As producers’ oil and gas hedges made at 2008 price highs continue to expire, fall credit-facility-redetermination season may make yet more producers upside down—particularly gas-weighted producers whose forecasted cash flow is even lower now than it was this spring.

What are E&P and upstream-finance leaders’ forecasts for the upcoming borrowing-base reviews? Oil and Gas Investor surveyed several. Following are some of the responses.

A mezzanine energy financier: “The forecast: Ugly. (There are) strong headwinds with a high probability of bankruptcies.”

An executive with a privately held E&P: “Those who have positive long-term outlooks will be okay; those who do not will have problems. In any case, the banks will continue to get better terms for themselves in the process. The banks will have more time to focus on redeterminations this time around as there are not as many distractions—(and) that would be a negative for their clients.”

There may be some negotiation, yet. “If the banks cause defaults, they are then stuck with owning/selling assets in a down market, so that probably means working with clients rather than calling a default, if there is a chance the client can make it until natural gas prices recover.”

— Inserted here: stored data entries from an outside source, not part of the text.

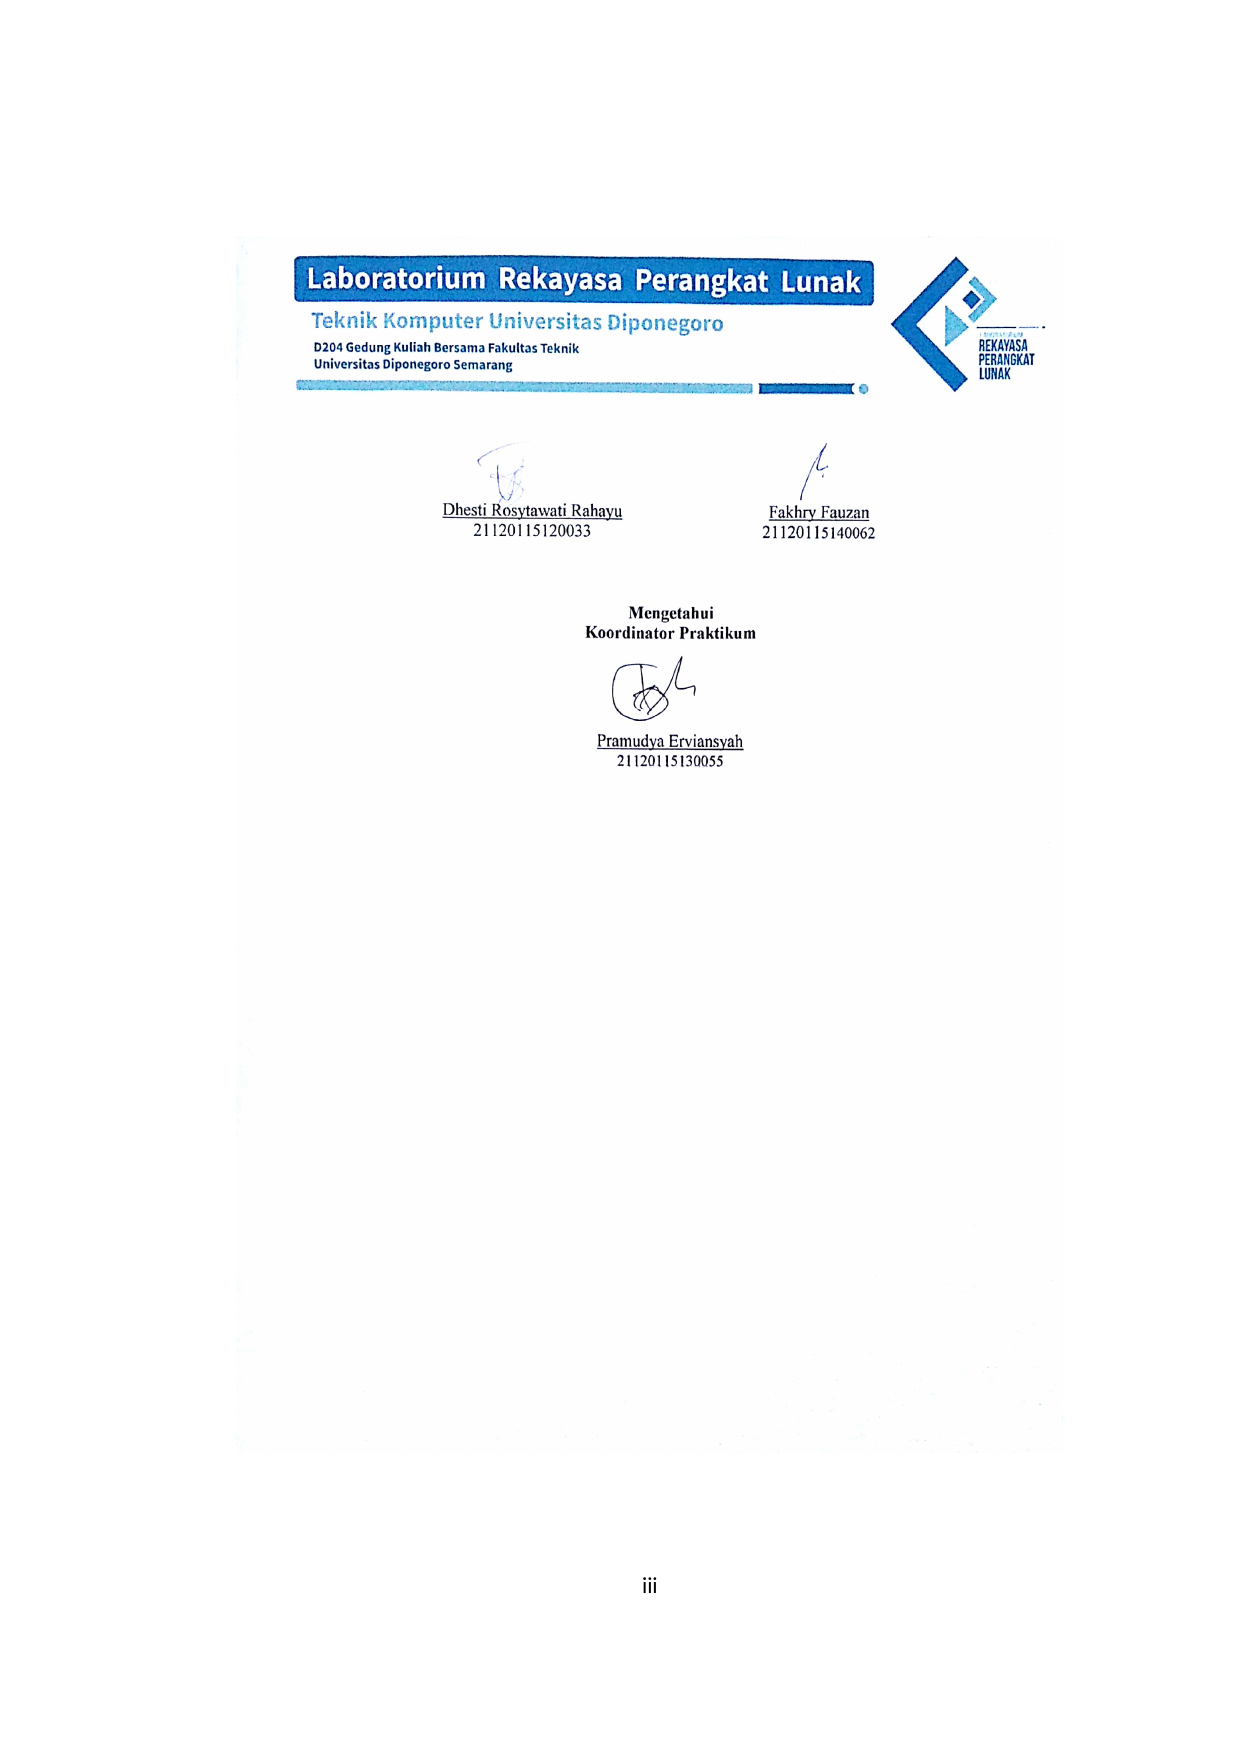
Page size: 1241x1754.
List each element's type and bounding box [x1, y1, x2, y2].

picture [236, 236, 1063, 1453]
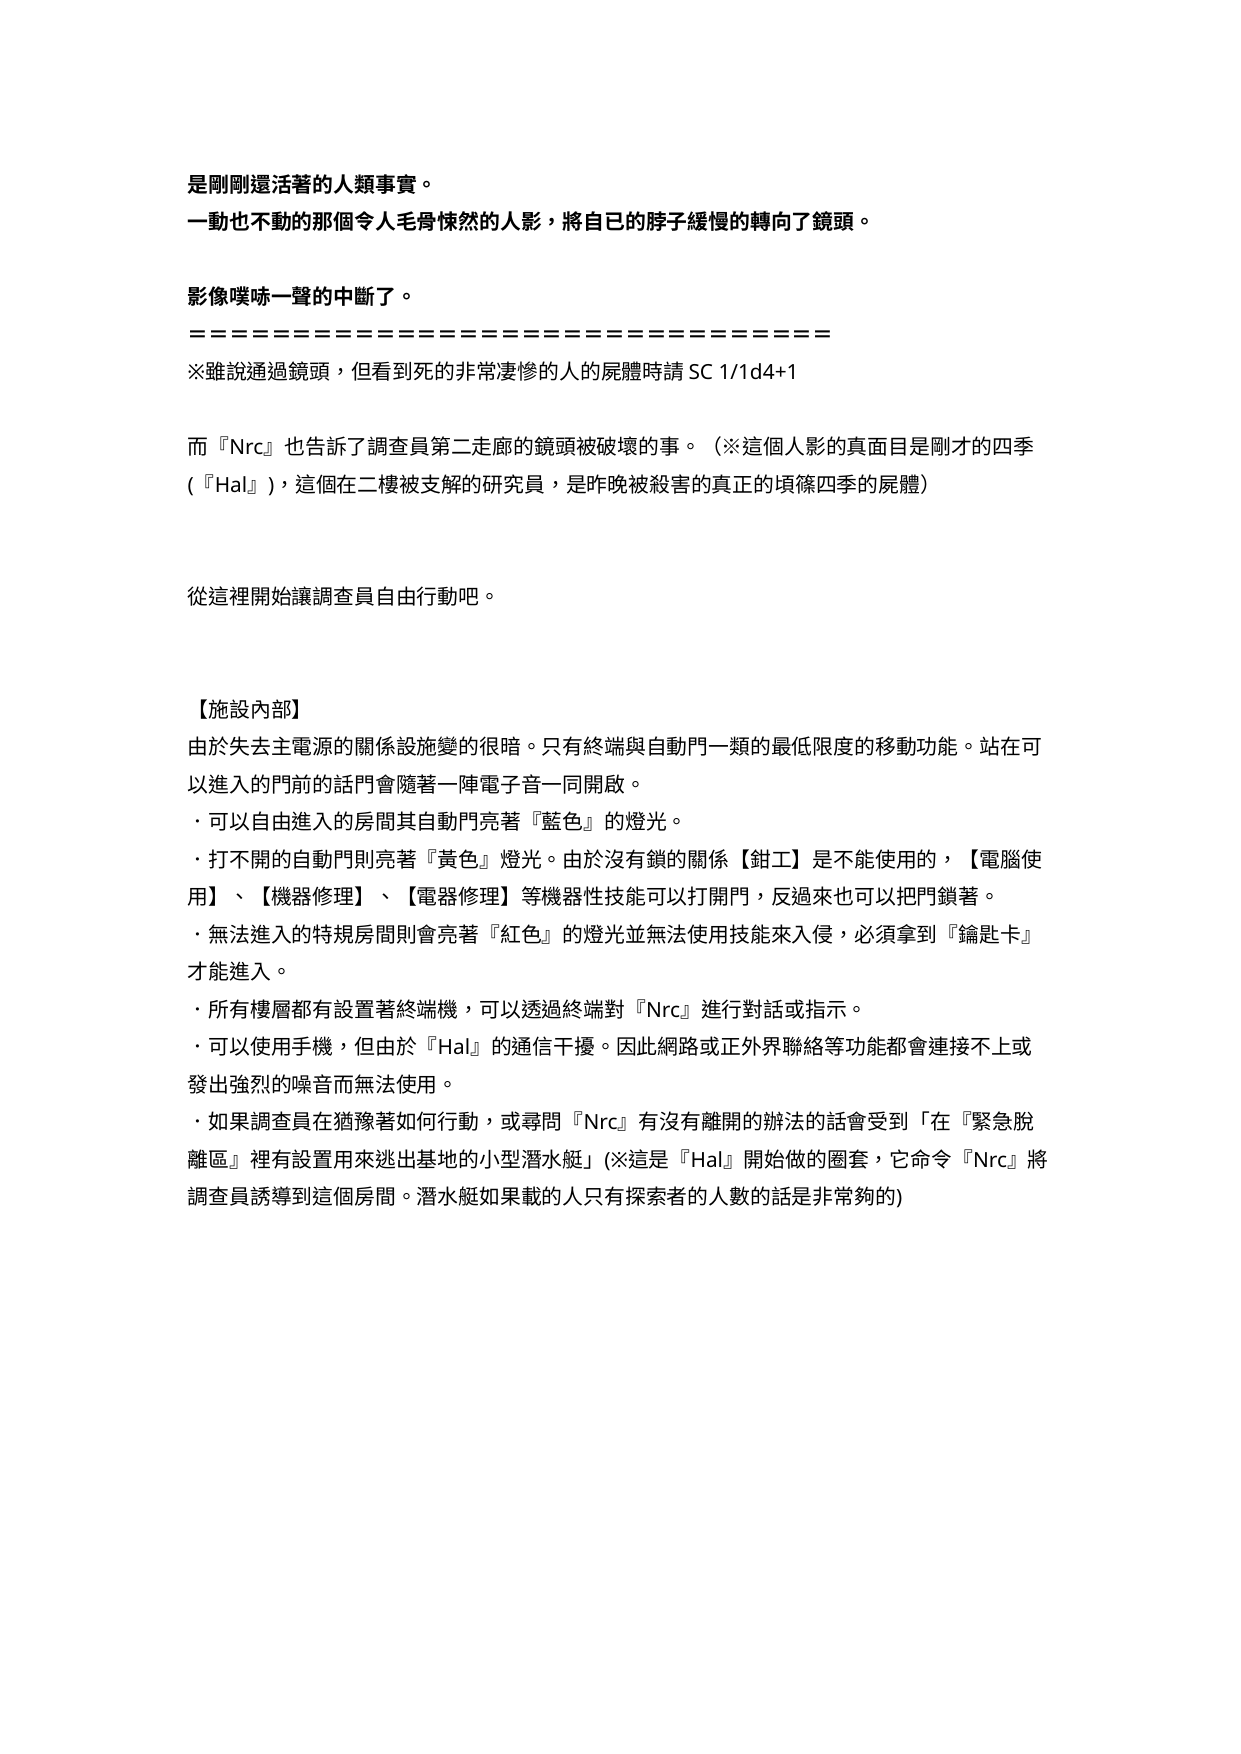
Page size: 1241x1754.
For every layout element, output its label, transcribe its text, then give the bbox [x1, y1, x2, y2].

text 一動也不動的那個令人毛骨悚然的人影，將自已的脖子緩慢的轉向了鏡頭。 [187, 202, 1053, 239]
text ．所有樓層都有設置著終端機，可以透過終端對『Nrc』進行對話或指示。 [187, 989, 1053, 1027]
text 從這裡開始讓調查員自由行動吧。 [187, 577, 1053, 614]
text 而『Nrc』也告訴了調查員第二走廊的鏡頭被破壞的事。（※這個人影的真面目是剛才的四季(『Hal』)，這個在二樓被支解的研究員，是昨晚被殺害的真正的頃篠四季的屍體） [187, 427, 1053, 502]
text ＝＝＝＝＝＝＝＝＝＝＝＝＝＝＝＝＝＝＝＝＝＝＝＝＝＝＝＝＝＝＝ [187, 314, 1053, 352]
text 【施設內部】 [187, 689, 1053, 727]
text ．如果調查員在猶豫著如何行動，或尋問『Nrc』有沒有離開的辦法的話會受到「在『緊急脫離區』裡有設置用來逃出基地的小型潛水艇」(※這是『Hal』開始做的圈套，它命令『Nrc』將調查員誘導到這個房間。潛水艇如果載的人只有探索者的人數的話是非常夠的) [187, 1102, 1053, 1214]
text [187, 164, 1053, 202]
text ．可以使用手機，但由於『Hal』的通信干擾。因此網路或正外界聯絡等功能都會連接不上或發出強烈的噪音而無法使用。 [187, 1027, 1053, 1102]
text ．打不開的自動門則亮著『黃色』燈光。由於沒有鎖的關係【鉗工】是不能使用的，【電腦使用】、【機器修理】、【電器修理】等機器性技能可以打開門，反過來也可以把門鎖著。 [187, 839, 1053, 914]
text ．無法進入的特規房間則會亮著『紅色』的燈光並無法使用技能來入侵，必須拿到『鑰匙卡』才能進入。 [187, 914, 1053, 989]
text ．可以自由進入的房間其自動門亮著『藍色』的燈光。 [187, 802, 1053, 839]
text 影像噗哧一聲的中斷了。 [187, 277, 1053, 314]
text ※雖說通過鏡頭，但看到死的非常凄慘的人的屍體時請SC 1/1d4+1 [187, 352, 1053, 389]
text 由於失去主電源的關係設施變的很暗。只有終端與自動門一類的最低限度的移動功能。站在可以進入的門前的話門會隨著一陣電子音一同開啟。 [187, 727, 1053, 802]
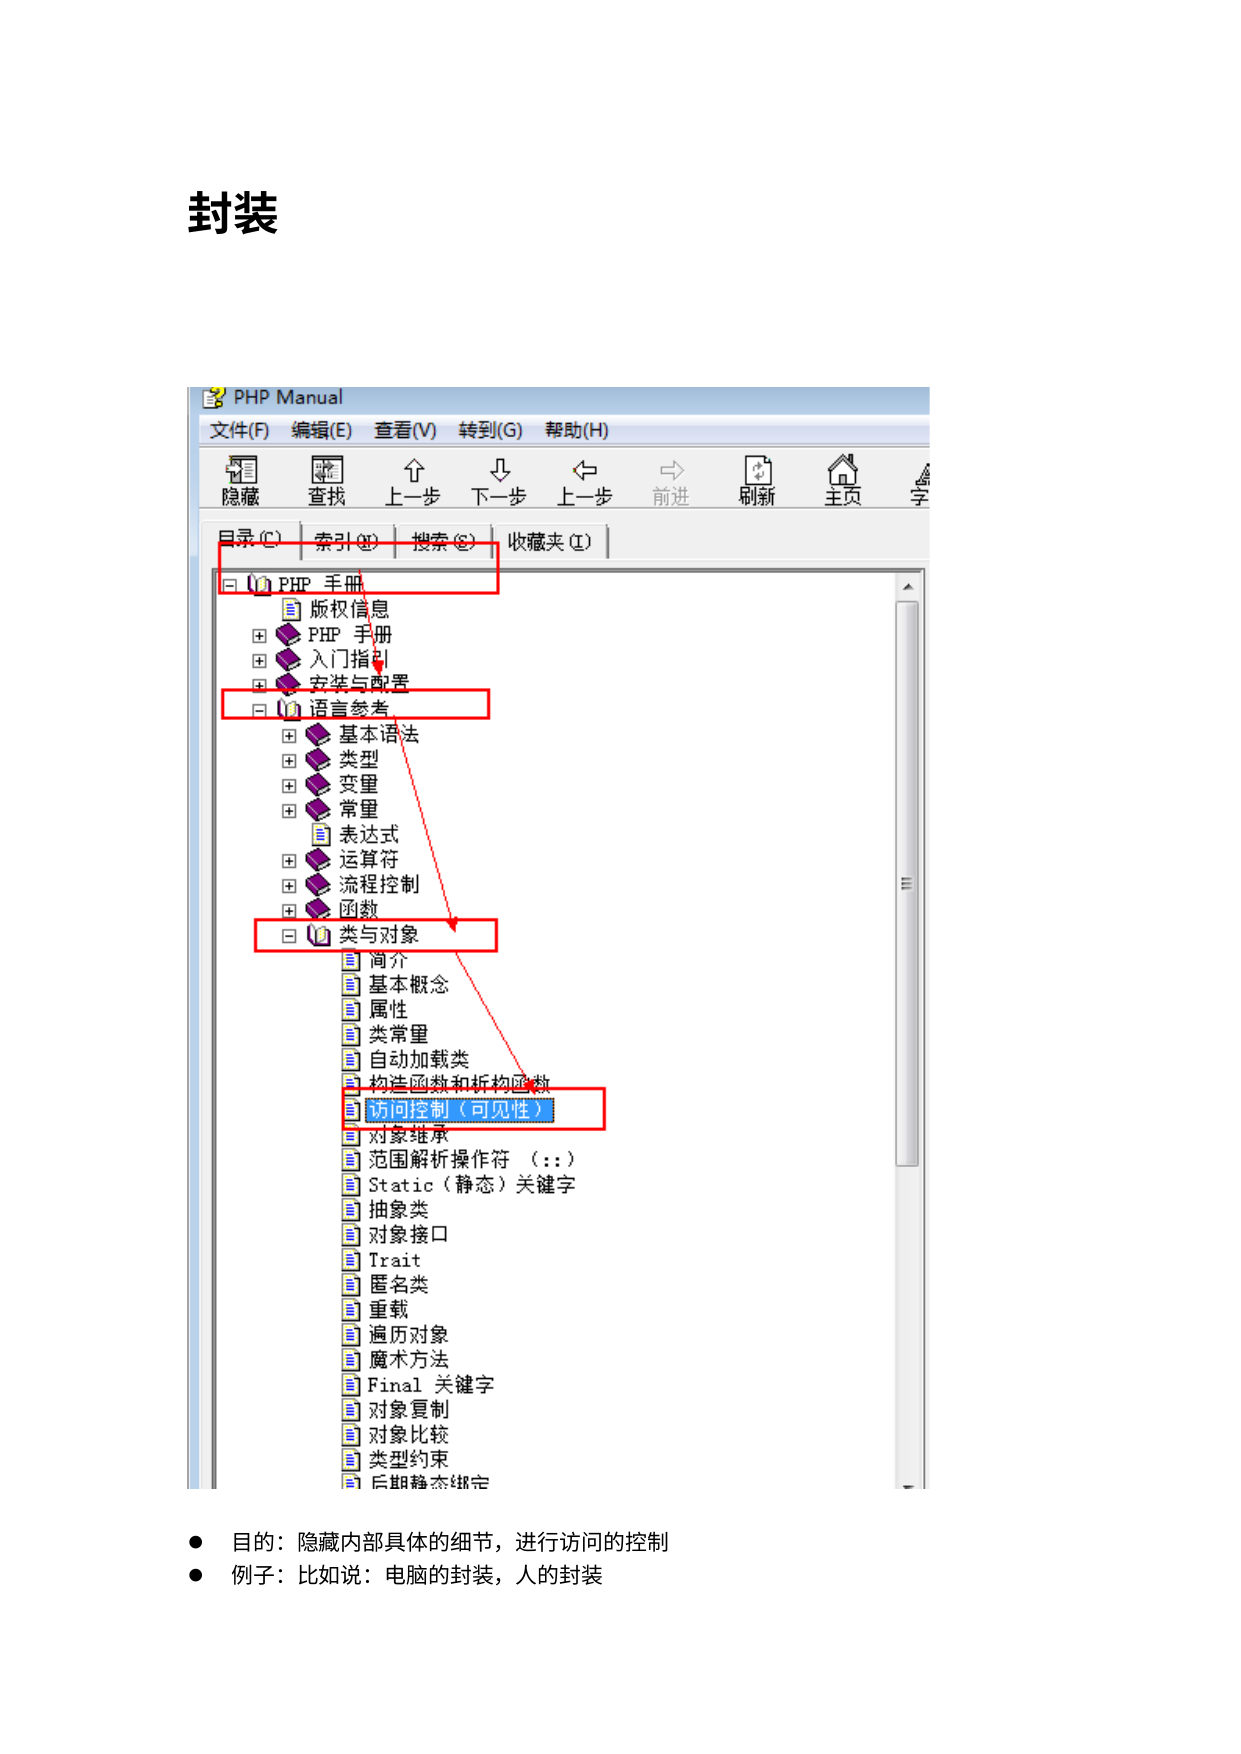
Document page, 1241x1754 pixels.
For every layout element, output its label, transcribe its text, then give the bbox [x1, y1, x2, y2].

list 目的：隐藏内部具体的细节，进行访问的控制 [187, 1525, 1053, 1557]
picture [187, 387, 930, 1489]
subtitle 封装 [187, 162, 1053, 259]
list 例子：比如说：电脑的封装，人的封装 [187, 1557, 1053, 1590]
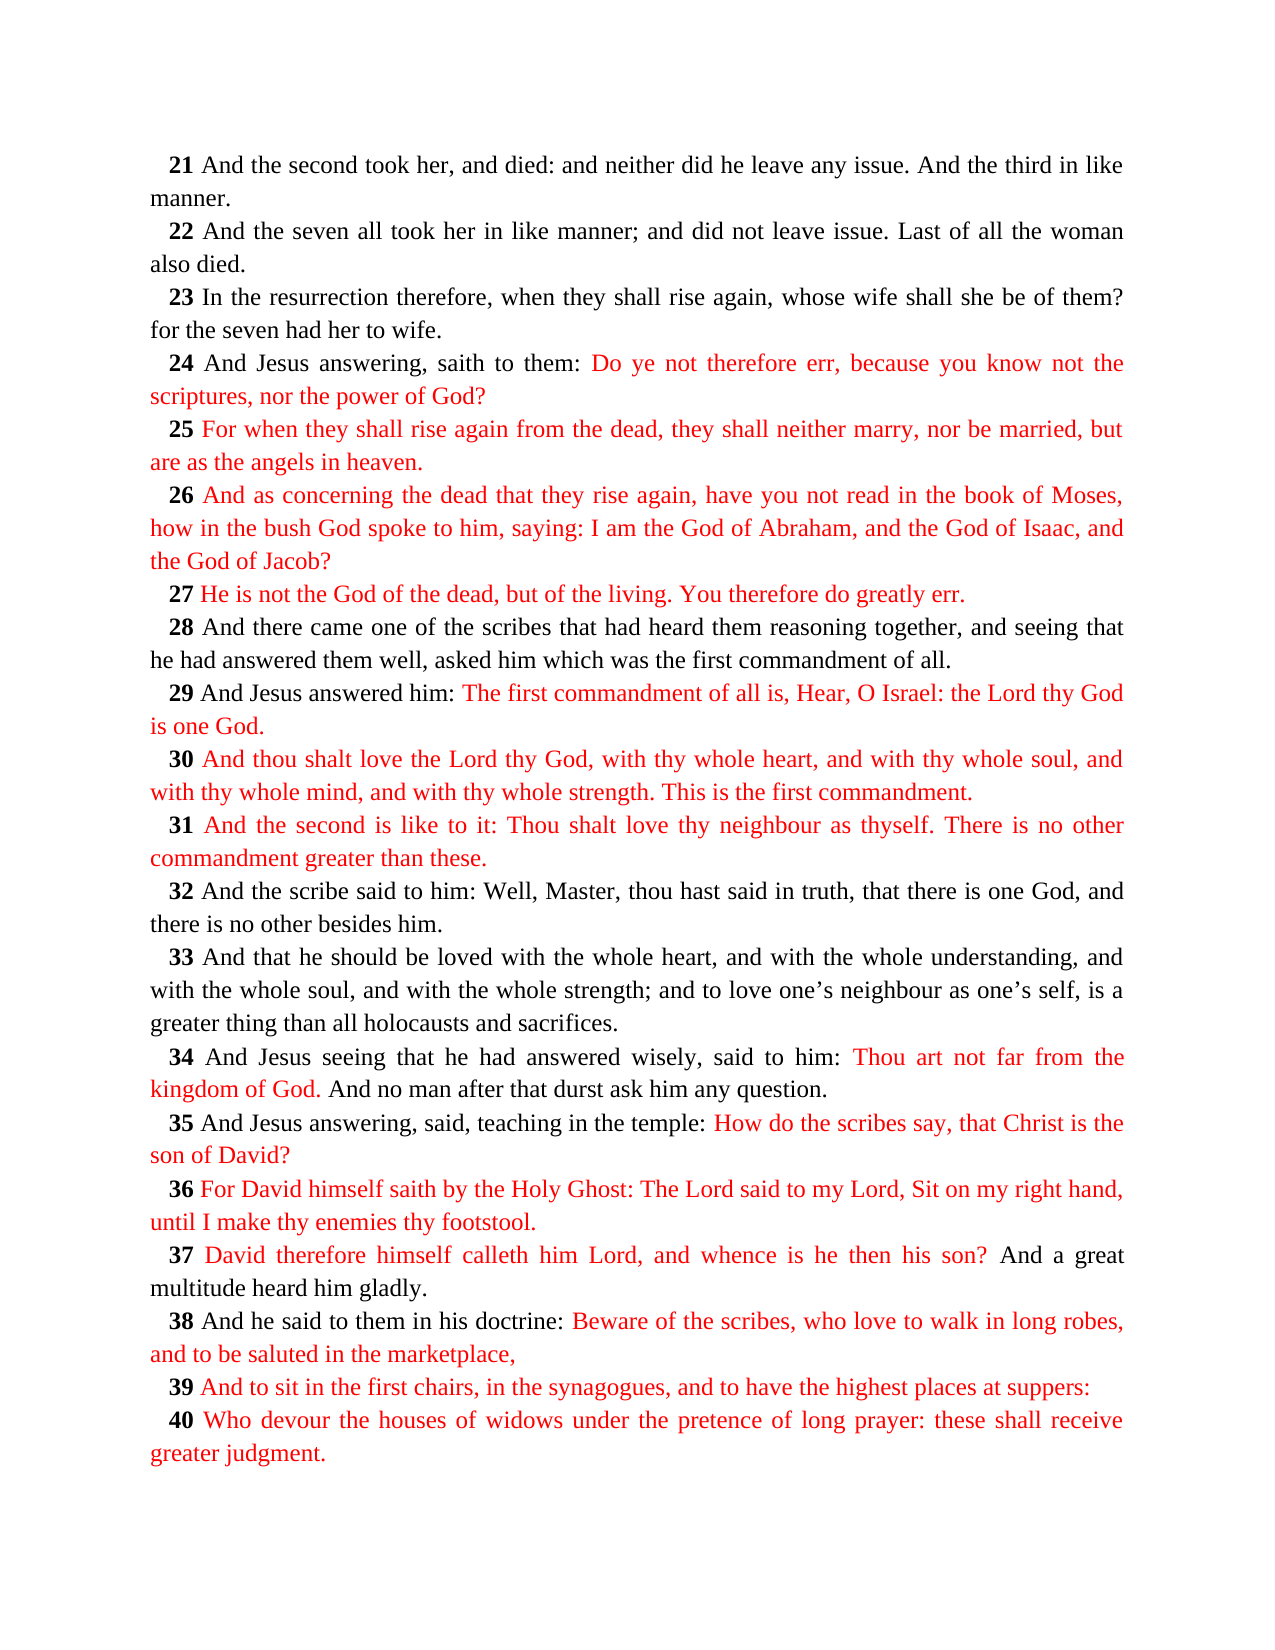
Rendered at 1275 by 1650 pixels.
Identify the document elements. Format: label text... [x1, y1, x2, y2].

text 38 And he said to them in his doctrine: Beware of the scribes, who love to walk in long robes, and to be saluted in the marketplace, [150, 1306, 1125, 1367]
text 24 And Jesus answering, saith to them: Do ye not therefore err, because you know not the scriptures, nor the power of God? [150, 348, 1125, 410]
text 37 David therefore himself calleth him Lord, and whence is he then his son? And a great multitude heard him gladly. [150, 1240, 1125, 1301]
text 31 And the second is like to it: Thou shalt love thy neighbour as thyself. There is no other commandment greater than these. [150, 810, 1125, 872]
text 33 And that he should be loved with the whole heart, and with the whole understanding, and with the whole soul, and with the whole strength; and to love one’s neighbour as one’s self, is a greater thing than all holocausts and sacrifices. [150, 942, 1125, 1037]
text 23 In the resurrection therefore, when they shall rise again, whose wife shall she be of them? for the seven had her to wife. [150, 282, 1125, 344]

Another private E&P executive: “I believe that lenders are generally becoming cautiously optimistic about oil and gas companies’ financial positions. Working with borrowers as they sold assets, reduced capital budgets and accessed the capital markets during the spring seemed to work for the banks, and I believe that this likely will continue in the fall. Looking into 2010, we are seeing early signs of banks shifting focus from capital preservation to extension of capital to generate returns.”

A commercial energy lender: “In the spring of 2009, lenders were exercising great caution as opposed to trying to accommodate producers...During the fall 2009 redetermination cycle, bankers will scrutinize projected cash flows in a very intense fashion. Since much of the hedged production will have been produced and the remaining reserves will be subject to bank price decks, it would appear that some borrowing bases are susceptible to reductions.

“Also, since companies limited their development budgets, reserve replacement will be negligible, if not negative. These phenomena, combined with lower product prices, will most likely contribute to lower borrowing bases.”

A private E&P CFO: “Fall redeterminations will be about cash flow, not about reserves. It’s not about reserves right now for most E&Ps; it’s about cash flow.”

A private E&P president: “We will see more companies put in a position of needing to reduce their debt to be compliant. It was our experience in the spring that the banks were not as conservative on their price decks as they might have been. I doubt we will see any recovery in gas prices, so particularly for gas-rich companies, there may be some adjustments on the horizon.”

An E&P executive: “I don’t think (the banks) will be as accommodating this fall. There were a number of companies whose borrowing base this spring was set at whatever they owed—with the message to the company, direct or indirect, ‘Get something done by fall or it will get uglier.’ That said, banks absolutely hate to pull the plug on someone: They talk tough but they will do almost anything to avoid a foreclosure or other messy situation. So they (will let) things go a while longer and hope that prices bail them out.”

The sharks are circling the forced-asset-divesture prizes.

One asset evaluator says, “With storage levels as high as they are, it will take a major catastrophe to increase ‘net’ gas prices. It will be interesting to see if some of the highly leveraged, predominantly gas companies will be forced to sell assets.”

One of the E&P executives adds, “We would like to see some acquisition opportunities arise as a result of asset rationalization—or, at least, see higher-quality assets on the market.

A number of companies have significant hedge positions rolling off and, often, the bank is the counterparty so they are just trading dollars unless assets move.”

Access to equity markets re-emerged in May. For those with dry powder, access to assets may re-emerge this fall.